The bottom line quit rate at 9-12 months was 14.7% in the group that was incented vs. 5.0% in the group that had no incentive. There were only two urine or saliva samples that were positive for cotinine.
The DMCB counted 47 persons completed the community resource (at $100 each or $4700), 91 had cotinine confirmed abstinence within 6 months (at $250 each or $22,750) and 64 remained abstinent at about 12 months ($400 each or $25,600), yielding a total outlay of $53,050 or $828 per smoker who quit.
Take away lessons from the Disease Management Care Blog:
Quit rates based in physician offices that are supplemented with the use of pharmacotherapy typically range from 11% to 30% at one year. The quit rate of about 15% in this program seems comparatively low. However, it has the advantage of offering more persons access to a tobacco program with a respectable outcome. As a result, while the relative number of quitters is lower, the absolute number is probably higher than what can be obtained in the traditional health care system.
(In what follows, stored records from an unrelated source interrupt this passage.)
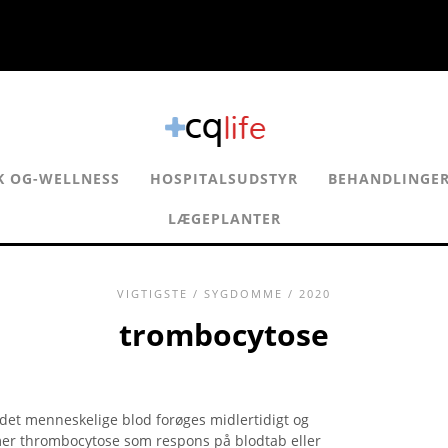
K OG-WELLNESS
HOSPITALSUDSTYR
BEHANDLINGE
LÆGEPLANTER
VIGTIGSTE
/
SYGDOMME
/ 2020
trombocytose
det menneskelige blod forøges midlertidigt og
mer thrombocytose som respons på blodtab eller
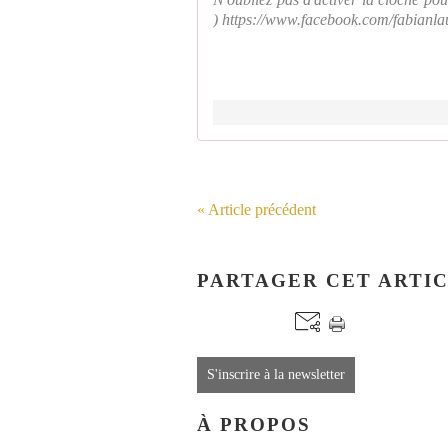
) https://www.facebook.com/fabianlaum
« Article précédent
PARTAGER CET ARTI
S'inscrire à la newsletter
À PROPOS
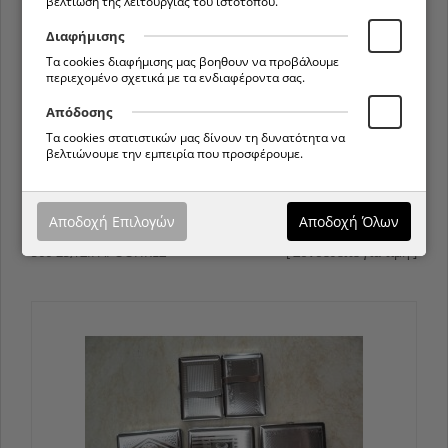
βελτίωση της λειτουργίας του ιστότοπου.
Διαφήμισης
Τα cookies διαφήμισης μας βοηθουν να προβάλουμε
περιεχομένο σχετικά με τα ενδιαφέροντα σας.
Απόδοσης
Τα cookies στατιστικών μας δίνουν τη δυνατότητα να
βελτιώνουμε την εμπειρία που προσφέρουμε.
Αποδοχή Επιλογών
Αποδοχή Όλων
566-25,ΤΣΙΓΑΡΟΘΉΚΕΣ
[ Συνδεθείτε για τιμή ]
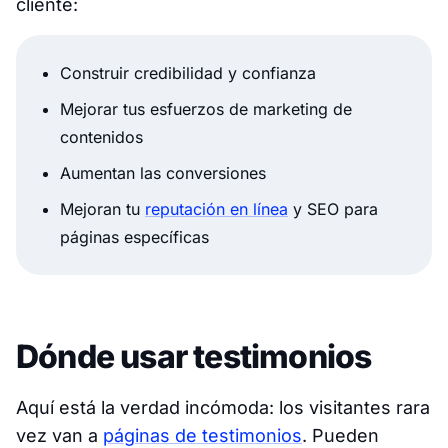
cliente:
Construir credibilidad y confianza
Mejorar tus esfuerzos de marketing de
contenidos
Aumentan las conversiones
Mejoran tu
reputación en línea
y SEO para
páginas específicas
Dónde usar testimonios
Aquí está la verdad incómoda: los visitantes rara
vez van a
páginas de testimonios
. Pueden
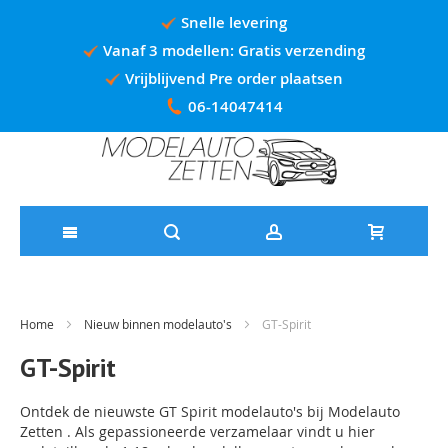
Snelle levering
Vanaf 3 modellen: Gratis verzending
Vrijblijvend Pre order plaatsen
06-14047414
Ga
naar
de
Home
Nieuw binnen modelauto's
GT-Spirit
inhoud
GT-Spirit
​Ontdek de nieuwste GT Spirit modelauto's bij Modelauto
Zetten . Als gepassioneerde verzamelaar vindt u hier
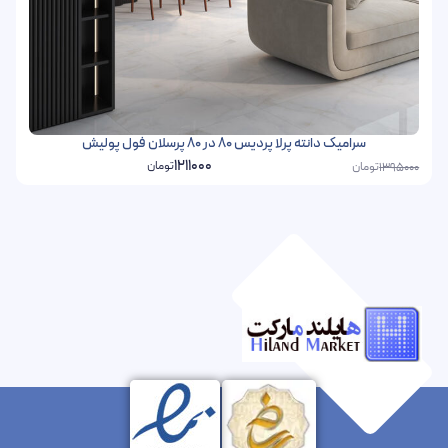
سرامیک دانته پرلا پردیس 80 در 80 پرسلان فول پولیش
1211000
تومان
تومان
1395000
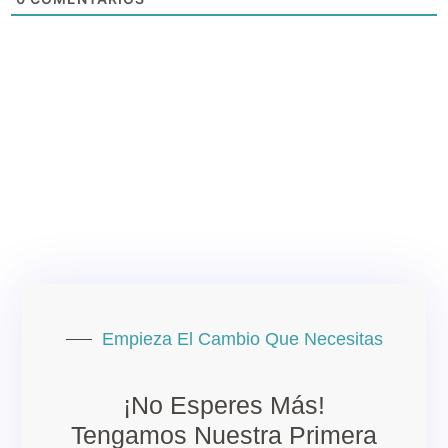
Empieza El Cambio Que Necesitas
¡No Esperes Más!
Tengamos Nuestra Primera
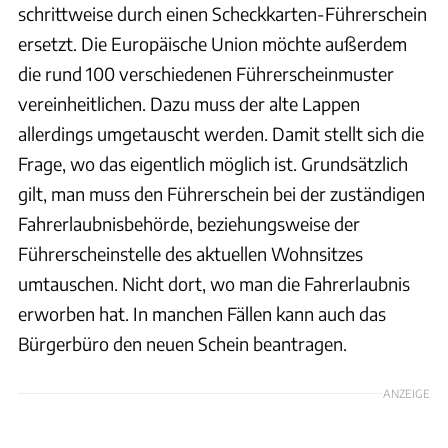
schrittweise durch einen Scheckkarten-Führerschein
ersetzt. Die Europäische Union möchte außerdem
die rund 100 verschiedenen Führerscheinmuster
vereinheitlichen. Dazu muss der alte Lappen
allerdings umgetauscht werden. Damit stellt sich die
Frage, wo das eigentlich möglich ist. Grundsätzlich
gilt, man muss den Führerschein bei der zuständigen
Fahrerlaubnisbehörde, beziehungsweise der
Führerscheinstelle des aktuellen Wohnsitzes
umtauschen. Nicht dort, wo man die Fahrerlaubnis
erworben hat. In manchen Fällen kann auch das
Bürgerbüro den neuen Schein beantragen.
ANZEIGE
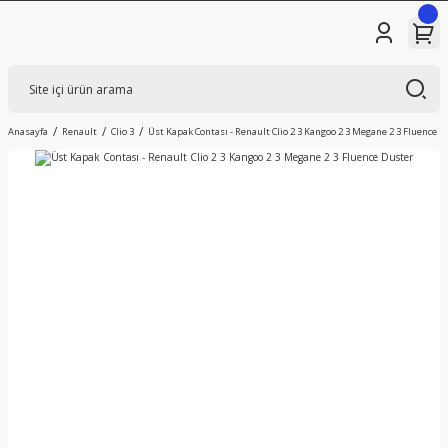
Anasayfa
Renault
Clio 3
Üst Kapak Contası - Renault Clio 2 3 Kangoo 2 3 Megane 2 3 Fluence D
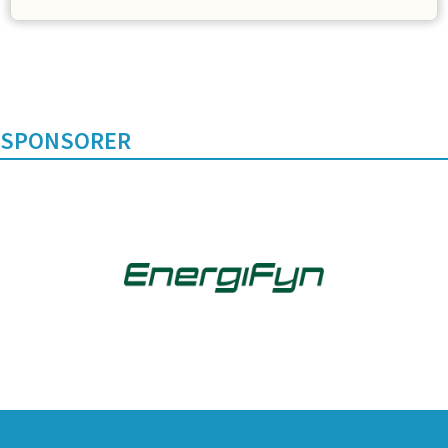
SPONSORER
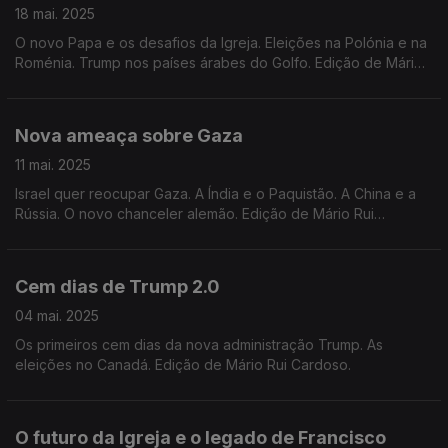
18 mai. 2025
O novo Papa e os desafios da Igreja. Eleições na Polónia e na
Roménia. Trump nos países árabes do Golfo. Edição de Mário
Rui Cardoso.
Nova ameaça sobre Gaza
11 mai. 2025
Israel quer reocupar Gaza. A Índia e o Paquistão. A China e a
Rússia. O novo chanceler alemão. Edição de Mário Rui
Cardoso.
Cem dias de Trump 2.0
04 mai. 2025
Os primeiros cem dias da nova administração Trump. As
eleições no Canadá. Edição de Mário Rui Cardoso.
O futuro da Igreja e o legado de Francisco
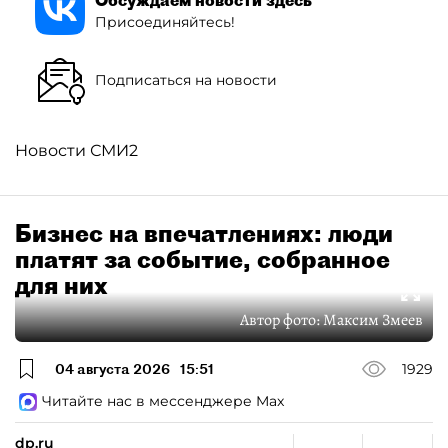
Присоединяйтесь!
Подписаться на новости
Новости СМИ2
Бизнес на впечатлениях: люди
платят за событие, собранное
для них
Автор фото:
Максим Змеев
04 августа 2026
15:51
1929
Читайте нас в мессенджере Max
dp.ru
While the number of persons trying to game the system seemed to be low (apparently saying they stopped and submitting a sample), that may have been helped by the sentinel effect of urine or saliva testing. This would seem to be an important part of any company-sponsored tobacco cessation program that involves cash incentives.
The cost of $9000 described in the scenario above is the direct cost to the company. Other costs, such as cotinine testing, physician services or drug use (for example, nicotine replacement therapy) represent other costs, especially in a self-insured company.
Last but not least, this appears to be another business opportunity for disease management organizations. This is not the first program to use incentives, but we now have a better idea on the role of cash in incenting persons to quit. DMOs can help recruit smokers, arrange for the community-based referrals, arrange the cotinine testing and adjudicate payment.